Warszawa 2007

The capital of Poland, which shows some of the most visible evidence of the post WWII rebuild.

Warszawa (Varshava - aka Warsaw) is the current capital of Poland (although those in Kraków may argue), having replaced Kraków (Krakoof - aka Krakow or Cracow) in 1596. Like Kraków, it has an old city just outside its centre, with the "new" city which is actually quite old - well, everything is new when it is just built - just outside that. Beside them is the current city centre, then around all of them is the current residential area of the city.

At the end of World War II (WWII), the retreating Germans bombed Warszawa, blowing most of it to pieces. 85% of the buildings were destroyed, including all of those in the old city. The Poles then began a ten year project to rebuild the city, and they clearly have done an amazingly good job. The old and new-old cities were lovingly recreated with most of their old architecture, taken from photographs and memories. The only give-aways are the building materials, which do not always match the originals.

Being under communist dictatorship, residential areas did not receive the same loving care. The residential districts were built as quickly as possible, tower block after tower block, identical rabbit hutches, all are equal. The current city centre, however, was given several new buildings, in the communist style. Grand public buildings to dominate the views, blocking out the older Polish architecture. Public office above all. Remember who you serve. The Polish population hate them; an eyesore and reminder of their oppressors, that they have not been able to block out yet.

We spent three days in the city, in the midst of a heatwave. It was unbearable. Worse in the trams and busses. At least we finally had a proper bath, and reduced financial requirements.

We were treated to real Polish cooking and some more typically poish dishes; white barszcz (barshch - aka borscht) - like żurek but more sour, Polish sausages, Beef with boiled noodle dough, miseria (meeseree'a) - cucumber in sour cream, and salads made with soured gherkins.
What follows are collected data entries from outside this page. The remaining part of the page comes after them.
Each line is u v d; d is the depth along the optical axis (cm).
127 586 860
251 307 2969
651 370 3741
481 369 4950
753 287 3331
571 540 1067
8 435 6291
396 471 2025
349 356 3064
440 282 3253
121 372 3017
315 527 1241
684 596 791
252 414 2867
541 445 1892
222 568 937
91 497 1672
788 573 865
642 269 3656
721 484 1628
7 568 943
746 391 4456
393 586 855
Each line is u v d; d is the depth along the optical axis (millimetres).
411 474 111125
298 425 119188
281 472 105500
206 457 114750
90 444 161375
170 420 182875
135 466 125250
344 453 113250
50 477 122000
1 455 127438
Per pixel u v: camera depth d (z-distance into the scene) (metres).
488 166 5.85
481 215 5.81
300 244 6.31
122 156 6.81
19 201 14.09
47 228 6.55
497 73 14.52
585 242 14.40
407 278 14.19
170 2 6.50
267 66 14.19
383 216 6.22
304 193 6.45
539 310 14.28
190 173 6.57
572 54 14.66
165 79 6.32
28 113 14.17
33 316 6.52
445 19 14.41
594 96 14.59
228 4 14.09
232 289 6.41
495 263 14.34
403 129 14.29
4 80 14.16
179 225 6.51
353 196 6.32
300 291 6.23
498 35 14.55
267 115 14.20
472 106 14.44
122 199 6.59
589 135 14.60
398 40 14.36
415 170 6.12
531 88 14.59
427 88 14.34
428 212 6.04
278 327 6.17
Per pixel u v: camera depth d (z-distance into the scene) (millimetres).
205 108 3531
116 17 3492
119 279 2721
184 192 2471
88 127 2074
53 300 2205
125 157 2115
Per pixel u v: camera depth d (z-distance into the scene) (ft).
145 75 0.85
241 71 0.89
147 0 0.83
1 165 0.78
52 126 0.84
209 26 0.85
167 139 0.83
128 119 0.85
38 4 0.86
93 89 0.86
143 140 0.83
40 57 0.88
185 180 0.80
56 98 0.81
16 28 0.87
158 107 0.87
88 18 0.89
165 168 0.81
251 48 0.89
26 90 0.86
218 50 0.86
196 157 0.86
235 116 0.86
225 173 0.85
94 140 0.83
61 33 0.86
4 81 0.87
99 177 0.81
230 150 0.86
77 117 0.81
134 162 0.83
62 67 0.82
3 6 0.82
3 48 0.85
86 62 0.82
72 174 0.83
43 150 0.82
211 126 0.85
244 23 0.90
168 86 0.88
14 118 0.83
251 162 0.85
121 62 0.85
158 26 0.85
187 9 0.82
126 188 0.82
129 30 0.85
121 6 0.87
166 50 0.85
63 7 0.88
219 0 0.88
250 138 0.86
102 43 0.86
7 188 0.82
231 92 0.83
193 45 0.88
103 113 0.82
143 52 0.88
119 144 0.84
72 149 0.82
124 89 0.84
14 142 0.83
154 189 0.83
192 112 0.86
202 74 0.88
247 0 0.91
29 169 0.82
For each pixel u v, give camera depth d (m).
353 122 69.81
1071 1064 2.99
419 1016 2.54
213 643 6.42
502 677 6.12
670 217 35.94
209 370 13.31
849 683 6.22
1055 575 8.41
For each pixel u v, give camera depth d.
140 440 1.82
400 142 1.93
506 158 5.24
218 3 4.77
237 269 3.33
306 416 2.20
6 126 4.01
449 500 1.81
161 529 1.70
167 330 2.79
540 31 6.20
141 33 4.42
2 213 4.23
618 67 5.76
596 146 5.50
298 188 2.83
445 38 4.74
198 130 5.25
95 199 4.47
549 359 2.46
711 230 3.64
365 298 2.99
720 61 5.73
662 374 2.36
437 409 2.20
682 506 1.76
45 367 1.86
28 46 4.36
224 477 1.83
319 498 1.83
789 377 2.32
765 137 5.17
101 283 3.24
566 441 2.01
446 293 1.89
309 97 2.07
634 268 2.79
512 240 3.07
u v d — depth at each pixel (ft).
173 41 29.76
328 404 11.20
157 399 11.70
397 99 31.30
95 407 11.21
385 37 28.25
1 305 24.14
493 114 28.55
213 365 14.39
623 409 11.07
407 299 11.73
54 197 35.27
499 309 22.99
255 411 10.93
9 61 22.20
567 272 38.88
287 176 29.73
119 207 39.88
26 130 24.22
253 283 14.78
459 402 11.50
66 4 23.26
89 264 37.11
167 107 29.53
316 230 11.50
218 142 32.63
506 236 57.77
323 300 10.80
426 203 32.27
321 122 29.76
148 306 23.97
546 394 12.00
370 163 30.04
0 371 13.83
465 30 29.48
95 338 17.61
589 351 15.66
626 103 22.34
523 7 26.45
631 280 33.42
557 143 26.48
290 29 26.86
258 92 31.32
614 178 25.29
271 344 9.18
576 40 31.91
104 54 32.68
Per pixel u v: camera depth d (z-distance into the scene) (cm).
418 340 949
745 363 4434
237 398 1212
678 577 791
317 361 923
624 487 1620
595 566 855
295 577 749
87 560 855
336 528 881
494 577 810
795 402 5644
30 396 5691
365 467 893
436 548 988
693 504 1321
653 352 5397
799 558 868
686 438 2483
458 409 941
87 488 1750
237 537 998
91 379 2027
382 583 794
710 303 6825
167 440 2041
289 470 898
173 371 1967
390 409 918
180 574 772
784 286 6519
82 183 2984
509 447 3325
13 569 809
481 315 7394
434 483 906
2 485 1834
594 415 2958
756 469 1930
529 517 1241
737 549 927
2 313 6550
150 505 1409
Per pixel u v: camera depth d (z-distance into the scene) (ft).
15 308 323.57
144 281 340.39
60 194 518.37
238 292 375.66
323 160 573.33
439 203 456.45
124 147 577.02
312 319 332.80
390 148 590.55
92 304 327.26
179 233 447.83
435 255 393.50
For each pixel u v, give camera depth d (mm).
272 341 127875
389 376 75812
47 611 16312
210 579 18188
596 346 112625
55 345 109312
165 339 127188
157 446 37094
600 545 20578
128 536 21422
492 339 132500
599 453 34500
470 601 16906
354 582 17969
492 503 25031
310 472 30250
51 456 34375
Oh, and of course tea without milk (sugar and lemon don't cut it, sorry). Polish hosts have a custom to make sure they prepare more food than you can possibly fit. That is their way of making you feel welcome, and we were made to feel welcome. This conflicts with the British custom for guests, which is to always eat whatever is prepared for you, no matter how much. I had to abandon my country's customs.

But after three days, we wanted to go somewhere, and do something. Since it is unlikely I shall be in a position to do so again any time soon (yes, it was mainly for me), we changed to a different track, to visit one last place before heading home.